6日の日本株市場は売り先行で始まり、下値の堅さを見極めながらの押し目狙いのスタンスに向かわせそうだ。5日の米国市場はNYダウが784ドル安、ナスダックは58ポイント安だった。イランが報復攻撃を激化させると表明するなど、イラン情勢の混乱が長期化するとの懸念から再び原油相場は上昇を強めたことがリスク回避姿勢に向かわせた。米政府がAI(人工知能)半導体輸出規制案を準備していると報じられたことも重荷になった。シカゴ日経225先物清算値は大阪比530円安の54610円。円相場は1ドル=157円50銭台で推移している。
シカゴ先物にサヤ寄せする形から、売り先行で始まることになりそうだ。日経225先物はナイトセッションで56120円まで買われた後に一時53950円まで売られる場面もみられており、本日もボラティリティの大きい相場展開になりそうである。日経225先物は25日線に上値を抑えられる一方で、下値はボリンジャーバンドの-1σが支持線として意識されていた。昨日の日経平均株価は一時25日線を突破する場面もみられたが、その後は上げ幅を縮めていた。先物同様に25日線が抵抗となる一方で、-1σが位置する54145円辺りが意識されやすいだろう。

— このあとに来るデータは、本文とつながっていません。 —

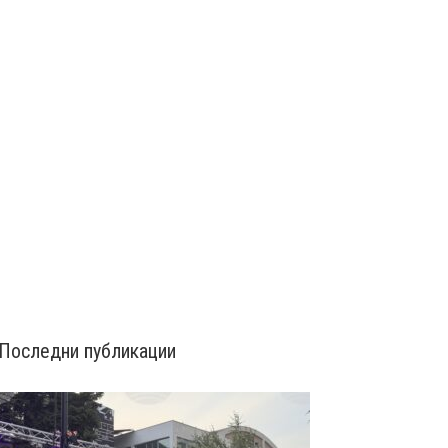
Последни публикации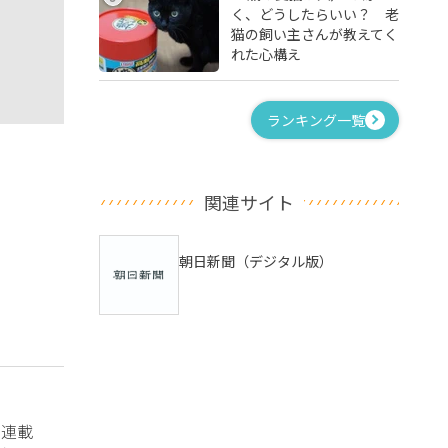
く、どうしたらいい？ 老
猫の飼い主さんが教えてく
れた心構え
ランキング一覧
関連サイト
朝日新聞（デジタル版）
？連載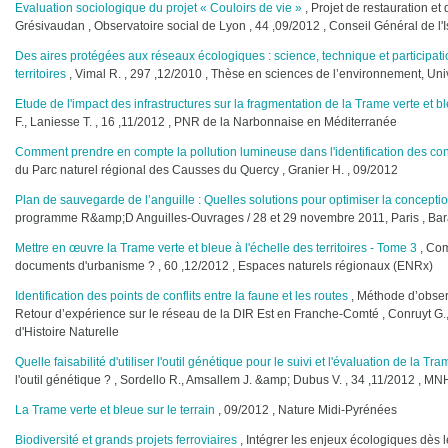
Evaluation sociologique du projet « Couloirs de vie »
, Projet de restauration e
Grésivaudan , Observatoire social de Lyon , 44 ,09/2012 , Conseil Général de l'
Des aires protégées aux réseaux écologiques : science, technique et participati
territoires
, Vimal R. , 297 ,12/2010 , Thèse en sciences de l’environnement, Unive
Etude de l'impact des infrastructures sur la fragmentation de la Trame verte et
F., Laniesse T. , 16 ,11/2012 , PNR de la Narbonnaise en Méditerranée
Comment prendre en compte la pollution lumineuse dans l'identification des con
du Parc naturel régional des Causses du Quercy , Granier H. , 09/2012
Plan de sauvegarde de l’anguille : Quelles solutions pour optimiser la concepti
programme R&amp;D Anguilles-Ouvrages / 28 et 29 novembre 2011, Paris , Baran
Mettre en œuvre la Trame verte et bleue à l'échelle des territoires - Tome 3
, Com
documents d'urbanisme ? , 60 ,12/2012 , Espaces naturels régionaux (ENRx)
Identification des points de conflits entre la faune et les routes
, Méthode d’observ
Retour d’expérience sur le réseau de la DIR Est en Franche-Comté , Conruyt G.,
d'Histoire Naturelle
Quelle faisabilité d'utiliser l'outil génétique pour le suivi et l'évaluation de la Tr
l'outil génétique ? , Sordello R., Amsallem J. &amp; Dubus V. , 34 ,11/2012 
La Trame verte et bleue sur le terrain
, 09/2012 , Nature Midi-Pyrénées
Biodiversité et grands projets ferroviaires
, Intégrer les enjeux écologiques dès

また、週前半の大幅な下げによって売り一巡後は押し目狙いの買いが入りやすいだろうが、イラン情勢への警戒から週を跨ぐポジションは取りにくいほか、リスク回避姿勢に向かわせるなかで持ち高を圧縮する動きが続きやすいと考えられる。米雇用統計については先日のADP雇用統計の内容から警戒感は強まらないだろうが、地政学リスクへの警戒から短期的な売買にとどまりそうである。
物色としては米当局によるAI半導体の規制報道を受けて、アドバンテスト<6857>など指数インパクトの大きい値がさハイテク株の動向が注目される。下へのバイアスが強まる局面では日経平均株価の重荷になりやすく、これが先物市場での売りにつながりそうだ。外部要因の影響を避ける狙いから、新興市場の中小型株での値幅取り狙いの動きに向かわせよう。